US

Let’s Talk about Us

Film. Actors Lupita Nyong’o and Winston Duke tell Us the new horrific thriller directed by Jordan Peele, revealed by the amazing Get Out

By Jacky Goldberg

Sometimes films have several ends (well-known syndrom of The Lord of the Rings, for example), but rarely several beginnings. Yet, it’s the case of Us, Jordan Peele’s second full-length feature film, only two years after the blaring Get Out. There are indeed four prologues before the real beginning (a sign about American undeveloped tunnels, rabbits locked into a cage, a friendship chain to fight against poverty and a little girl traumatized by the vision of her double in an amusement park). Four prologues and many signs to interpret, put here by Jordan Peele like small stones to pick up in order to avoid being lost in the sense’s labyrinth he opens before our eyes and never completely closes, even after a two-hour gripping story.

The film doesn't give any answer, it asks them. And it tries to open a conversation.

Even more than in the brilliant Get Out, Us puts its creator in the category of these directors obsessed with signs and details, alongside Hitchcock, Kubrick or Fincher, not to mention the others. Certainly not at these directors’ level, being too young and unprepared- he wrote, shot and made this movie in less than a year, but one more would have been necessary in order to polish the few imperfections. But Peele impresses us after all. His visceral directing, his generosity, his ability to open up so entirely, without holding back, at the risk of failing- some laborious explanations and the final twist, failed, proving that anyone cannot be Shyamalan (Split, Glass)— contributes to turn Us into a bracing show we want to see again once the curtain has fallen.

“The film doesn’t give any answer, it asks them. And it tries to open a conversation”, Winston Duke explains to us when we met him in Los Angeles. “He’s here to raise awareness”. Revealed in Black Panther (he played M’Baku, a renegade in the moutains), Duke plays here a good father, funny but a little stubborn, trying to convey the image of a manly and confident patriarch. Little by little, he will have to give the power to his wife, true heroine of the film. Lupita Nyong’o (Oscar of the best actress in a supporting role for Twelve Years A Slave) embodies her and it’s already, obviously, one of the great feminine roles in horror cinema. Having an expressive and physical acting, but without making too much (which is characteristic of so many American comedies), she signs here a very great horrific scene, an unforgettable monologue that turns the audience’s blood to ice with the mere strength of her voice: “I drew my inspiration from a vocal cords’ illness called Spasmodic Dysphonia, affecting some people for physical, emotional reasons or sometimes we don’t even know why. I’ve worked for months with an ENT specialist to get this voice”, she explains.

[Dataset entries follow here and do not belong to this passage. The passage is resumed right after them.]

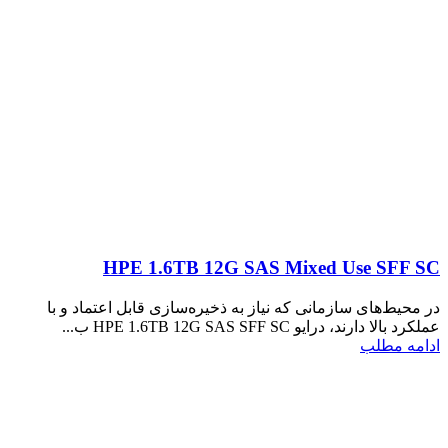
HPE 1.6TB 12G SAS Mixed Use SFF SC
در محیط‌های سازمانی که نیاز به ذخیره‌سازی قابل اعتماد و با
عملکرد بالا دارند، درایو HPE 1.6TB 12G SAS SFF SC ب...
ادامه مطلب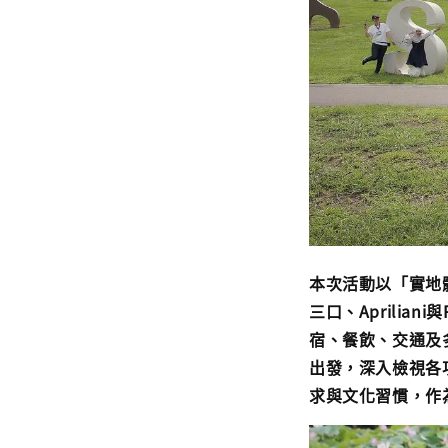
本次活動以「實地體
三口、Apriliani
宿、餐飲、交通及
出發，深入檢視各
求與文化習慣，作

The kind of performance the Oscars will theoretically not forget…

Erudition and Revolution
The actress agrees to share a precious information with us: a list of the film Jordan peele asked her to watch, “so that they could speak the same language”. It is composed of ten titles, and could stand for a horror cinema’s best-of for film-lovers:

Dead Again (Kenneth Brannagh),
Morse (Tomas Alfredson),
2 sœurs (Kim Jee-Woon),
Signes (M. Night Shyamalan),
Shining (Stanley Kubrick),
Les oiseaux (Alfred Hitchcock),
Mister Babadook (Jennifer Kent),
Funny Games (Michael Haneke),
Annihilation (Alex Garland),
Mother ! (Darren Aronofsky).

We finally ask her what she thinks about the film’s political scope, about her vision of the world, which is about social classes and not about race like in Get Out. The characters’ skin color has nothing to do here with the story, which is actually a strong statement.  Her answer is quick: “To me, it’s a film about the other we point at, whoever he is, instead of looking at ourselves and wondering: what is my responsibility  in the upcoming and even already present disaster?”. Winston Duke completes and gets closer to us, as if he was about to reveal a secret: “You know, to me, it even refers to the French Revolution. The masses removed from society like subhumans and holding rich peoples accountable, it reminds me a little of that, don’t you agree?”. Good catch, Winston. But because the film is opened to interpretation, we even want to go further: the red uniforms worn by the Tethered, these doubles coming from the underground to remind us of our guilty conscience, if we look closer, aren’t they a little yellow?